Thursday, 22 February 2024
Swan Songs Review (W. Maxwell Prince, Martin Simmonds)
Swan Songs is a collection of six comics loosely connected by the theme of the end of something, ie. the end of the world/a marriage/a sentence, etc. W. Maxwell Prince specialises in these kind of one-and-done comics collections - his Ice Cream Man series with Martin Morazzo has the same format and subversive, dark tone - but unfortunately Swan Songs isn’t one of his better books.
The End of World, drawn by Martin Simmonds, is about a guy getting a gardening magazine for his dying mother as civilization crumbles around him. Like the majority of these stories, Prince doesn’t do anything too surprising with the premise and the stories often play out quite forgettably, as this one does. I liked that final image at least.
The End of a Marriage, drawn by Caspar Wijngaard, is the story of a couple’s relationship and its demise as their divorce depicts them as mediaeval knights, samurai and superheroes battling. Again, the art is the star of this story.
The End of the End of the World, drawn by Filipe Andrade, is a plain boring story of the post-apocalypse with the worst art in the book.
The End of a Sentence, drawn by Caitlin Yarsky, follows a man who improbably likes madlibs, recently released from prison, whose brother ensnares him in a Point Break-style robbery. The ending is kinda cute in how it asks the reader to decide the character’s fate with madlibs of their own, though the comic as a whole feels like Prince came up with the ending first and worked backwards from there.
The End of Anhedonia (a lack of pleasure from life’s experiences), drawn by Alex Eckman-Lawn, is about a guy getting hypnotic treatment to help cure his condition. The story has the most interesting art in the book due to the dream-like world it takes place in, allowing Eckman-Lawn to play with surrealist imagery.

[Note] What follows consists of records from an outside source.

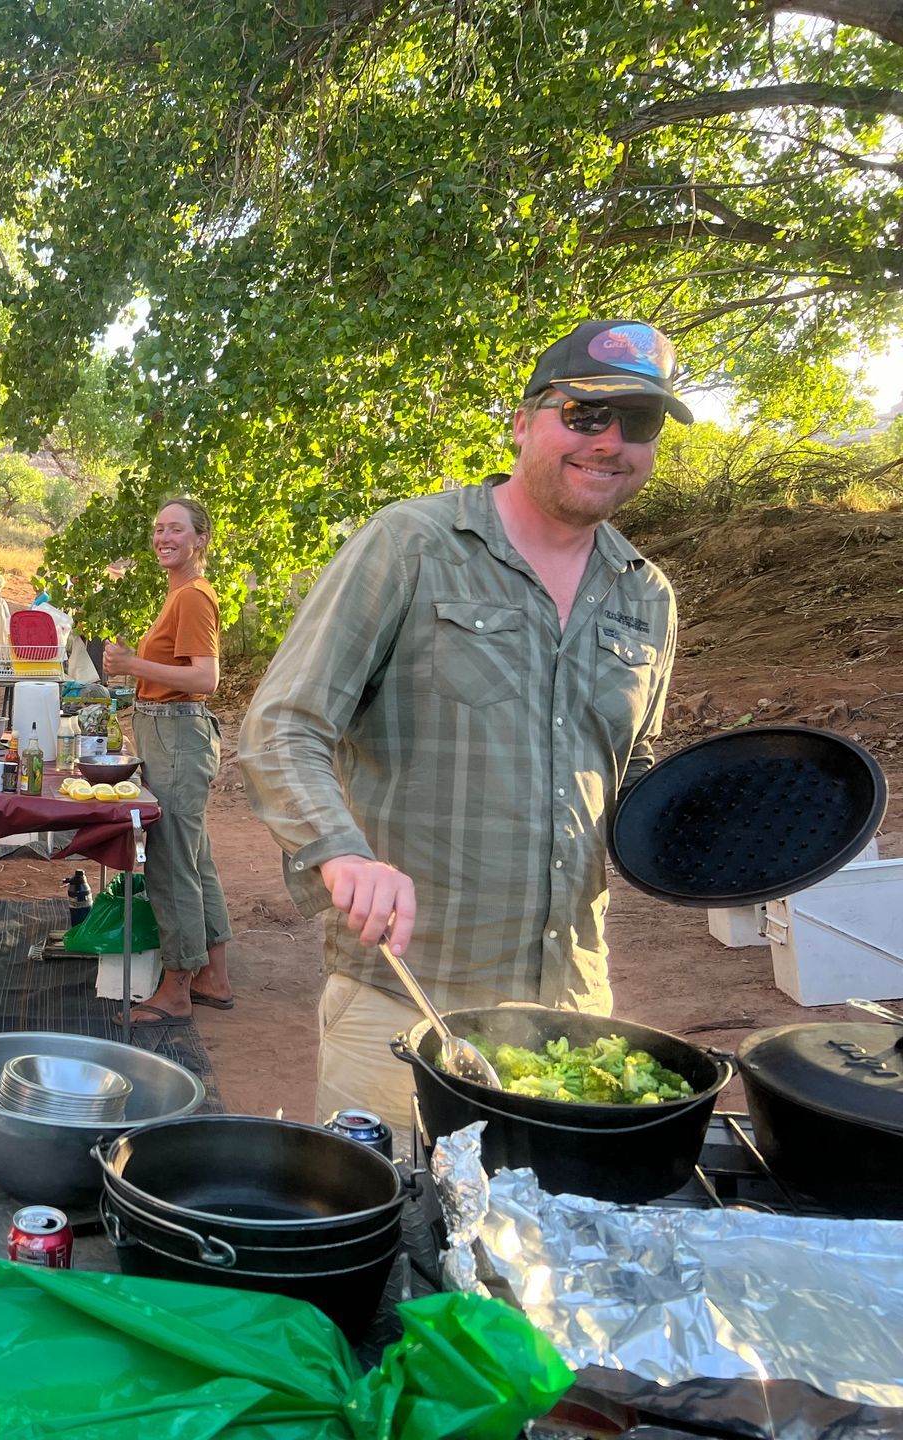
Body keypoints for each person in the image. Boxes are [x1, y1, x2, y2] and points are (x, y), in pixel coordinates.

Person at [238, 318, 689, 1127]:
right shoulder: (412, 545)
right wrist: (341, 853)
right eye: (586, 415)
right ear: (523, 421)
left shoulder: (645, 595)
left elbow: (630, 767)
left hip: (572, 1016)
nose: (611, 440)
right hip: (410, 1002)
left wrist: (712, 830)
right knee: (397, 1239)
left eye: (640, 422)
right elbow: (283, 724)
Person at [100, 498, 234, 1026]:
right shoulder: (179, 593)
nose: (163, 536)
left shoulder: (194, 598)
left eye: (175, 529)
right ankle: (213, 977)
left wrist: (134, 663)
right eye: (158, 529)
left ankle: (177, 987)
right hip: (169, 730)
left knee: (171, 860)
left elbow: (206, 679)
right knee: (194, 856)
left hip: (176, 732)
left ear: (199, 539)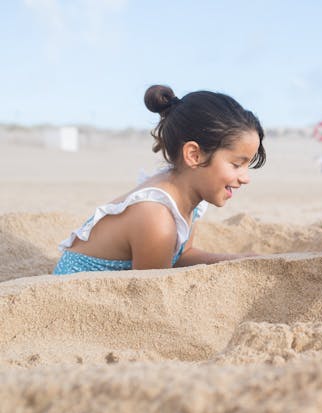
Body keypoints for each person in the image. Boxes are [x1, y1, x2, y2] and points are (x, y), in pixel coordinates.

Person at [53, 84, 267, 275]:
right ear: (194, 155)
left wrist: (236, 260)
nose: (245, 178)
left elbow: (182, 255)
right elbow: (152, 295)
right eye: (237, 164)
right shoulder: (157, 216)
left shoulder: (185, 193)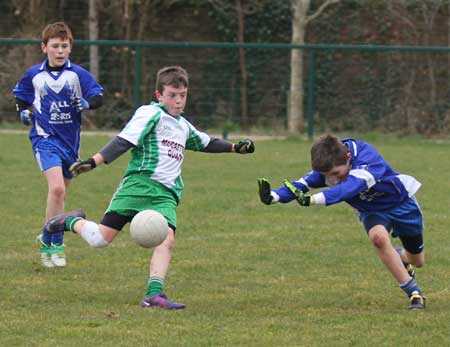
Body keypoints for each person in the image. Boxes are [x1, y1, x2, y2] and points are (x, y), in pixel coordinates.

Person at [44, 66, 255, 309]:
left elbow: (207, 142)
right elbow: (124, 141)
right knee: (100, 240)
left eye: (183, 95)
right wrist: (94, 161)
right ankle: (69, 221)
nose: (178, 100)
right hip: (137, 186)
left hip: (165, 194)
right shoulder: (149, 113)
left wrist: (235, 148)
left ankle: (154, 294)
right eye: (172, 95)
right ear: (159, 95)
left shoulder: (183, 126)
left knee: (167, 239)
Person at [258, 134, 426, 310]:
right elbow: (301, 184)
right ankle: (413, 293)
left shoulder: (367, 158)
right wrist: (274, 196)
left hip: (402, 204)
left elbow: (348, 188)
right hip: (371, 211)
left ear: (348, 157)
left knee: (417, 260)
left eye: (336, 174)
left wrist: (312, 200)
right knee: (378, 238)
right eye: (328, 176)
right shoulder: (331, 165)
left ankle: (401, 257)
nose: (333, 179)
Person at [13, 22, 104, 268]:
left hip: (70, 144)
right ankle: (53, 244)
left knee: (60, 195)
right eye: (55, 46)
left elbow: (98, 96)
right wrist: (23, 113)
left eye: (64, 46)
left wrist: (88, 104)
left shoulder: (78, 74)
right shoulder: (35, 75)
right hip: (44, 139)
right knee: (57, 190)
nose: (60, 50)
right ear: (45, 48)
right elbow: (21, 97)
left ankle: (46, 234)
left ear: (70, 48)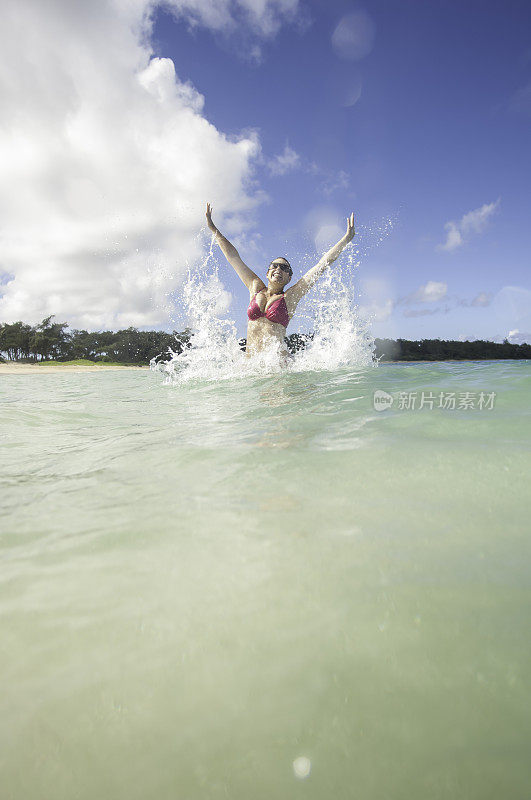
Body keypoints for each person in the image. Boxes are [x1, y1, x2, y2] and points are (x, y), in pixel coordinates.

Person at [205, 203, 355, 359]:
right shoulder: (255, 287)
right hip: (251, 365)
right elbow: (233, 258)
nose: (279, 269)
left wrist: (346, 239)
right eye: (275, 266)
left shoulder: (290, 297)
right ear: (268, 272)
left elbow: (321, 266)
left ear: (289, 278)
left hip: (278, 367)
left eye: (285, 268)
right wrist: (212, 227)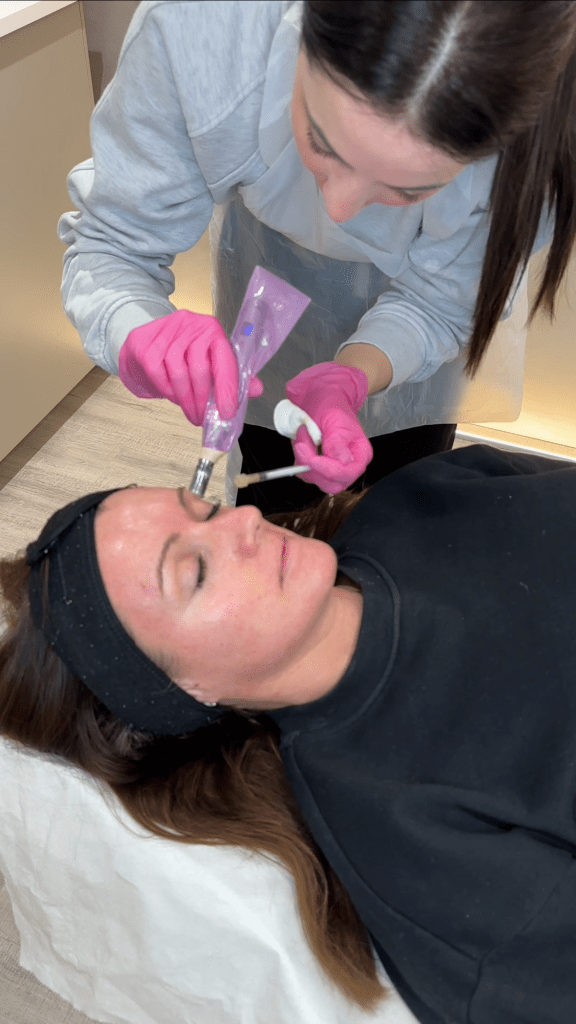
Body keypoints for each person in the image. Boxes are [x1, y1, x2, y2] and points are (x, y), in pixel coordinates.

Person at [1, 442, 576, 1023]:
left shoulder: (419, 495)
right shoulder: (408, 835)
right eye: (195, 572)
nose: (246, 520)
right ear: (184, 694)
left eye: (205, 509)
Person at [58, 1, 576, 513]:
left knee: (394, 501)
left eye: (409, 191)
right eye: (320, 142)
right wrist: (135, 327)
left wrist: (352, 374)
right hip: (265, 263)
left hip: (423, 362)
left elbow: (442, 300)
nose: (339, 209)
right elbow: (114, 241)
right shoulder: (206, 28)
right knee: (272, 475)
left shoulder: (545, 140)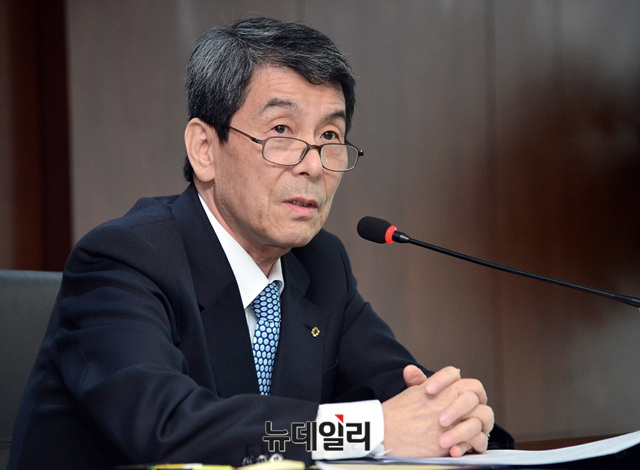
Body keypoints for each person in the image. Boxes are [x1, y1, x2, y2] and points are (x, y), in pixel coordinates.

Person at [8, 17, 513, 470]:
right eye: (282, 130)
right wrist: (368, 430)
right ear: (205, 150)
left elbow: (405, 393)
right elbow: (166, 429)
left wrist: (457, 419)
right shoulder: (125, 259)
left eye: (330, 136)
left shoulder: (321, 265)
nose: (312, 164)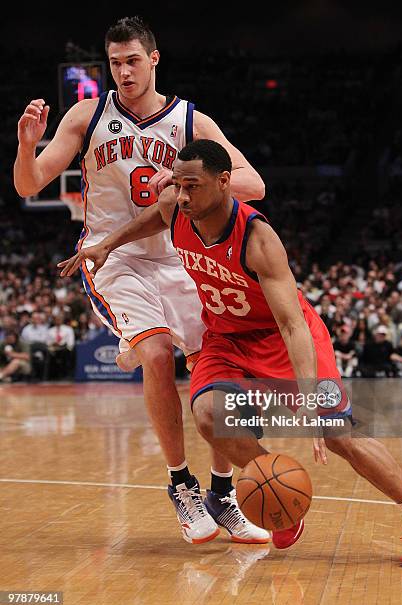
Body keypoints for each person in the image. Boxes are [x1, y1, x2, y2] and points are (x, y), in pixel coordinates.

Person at [58, 139, 402, 565]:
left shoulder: (258, 238)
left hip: (281, 337)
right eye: (178, 184)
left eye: (192, 186)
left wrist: (308, 395)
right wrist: (108, 244)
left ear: (224, 182)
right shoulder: (176, 207)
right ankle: (278, 493)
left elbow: (292, 324)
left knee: (339, 434)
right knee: (210, 415)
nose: (183, 195)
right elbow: (154, 217)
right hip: (226, 339)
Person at [14, 17, 267, 544]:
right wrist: (26, 145)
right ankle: (181, 483)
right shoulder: (89, 114)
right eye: (114, 63)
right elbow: (30, 181)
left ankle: (222, 491)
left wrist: (187, 179)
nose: (123, 72)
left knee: (216, 368)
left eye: (132, 61)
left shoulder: (191, 122)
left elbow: (253, 183)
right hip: (114, 258)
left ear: (154, 60)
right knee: (155, 355)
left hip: (178, 259)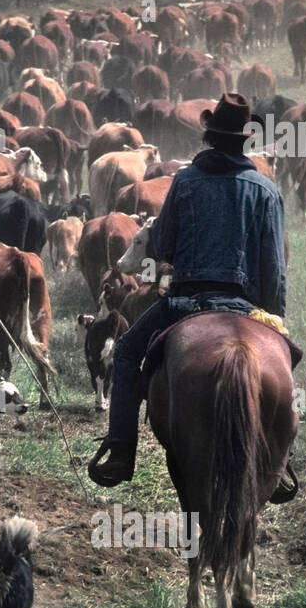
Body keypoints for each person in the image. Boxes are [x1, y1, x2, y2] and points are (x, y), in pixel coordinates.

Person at [88, 92, 289, 488]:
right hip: (246, 307)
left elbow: (161, 244)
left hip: (185, 303)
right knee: (282, 362)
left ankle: (122, 450)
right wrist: (275, 318)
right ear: (246, 140)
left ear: (210, 137)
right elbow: (275, 271)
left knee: (127, 354)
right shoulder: (266, 191)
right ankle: (282, 463)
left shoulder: (185, 182)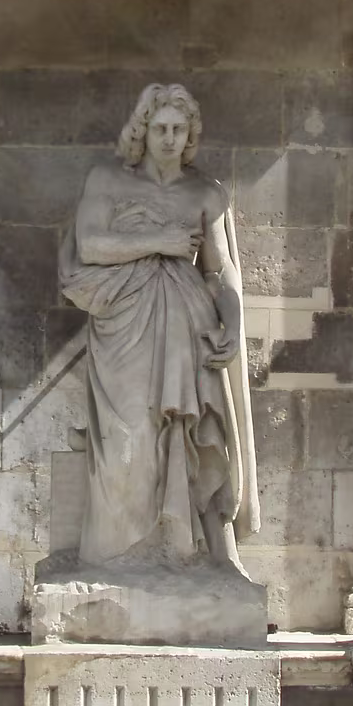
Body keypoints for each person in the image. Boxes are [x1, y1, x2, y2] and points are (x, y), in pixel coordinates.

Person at [61, 82, 260, 573]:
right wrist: (160, 240)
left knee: (192, 433)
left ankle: (193, 553)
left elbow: (220, 270)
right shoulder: (108, 180)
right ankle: (119, 561)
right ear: (143, 130)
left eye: (179, 129)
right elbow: (89, 245)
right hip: (123, 326)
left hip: (188, 326)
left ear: (191, 135)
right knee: (126, 445)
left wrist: (234, 320)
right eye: (161, 128)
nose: (170, 138)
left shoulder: (206, 192)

The final story is The End of the Sidewalk, drawn by Martin Morazzo, which is both an Ice Cream Man tie-in and a homage/parody of Shel Silverstein’s Where the Sidewalk Ends. The comic is full of bad poetry telling the story of a man in a mental asylum and how it affects his wife and daughter on the outside. Really didn’t care for the terrible rhyming or the juvenile story - once again, the comic is saved by decent art with Morazzo drawing in a more spare, but still effective, style than he usually does.
I found Swan Songs to be unimpressive, dull reading without any standout stories and only the occasionally intriguing art saved it from being a total loss. Definitely only one for the die-hard fans of this author as it’s among his most forgettable collections.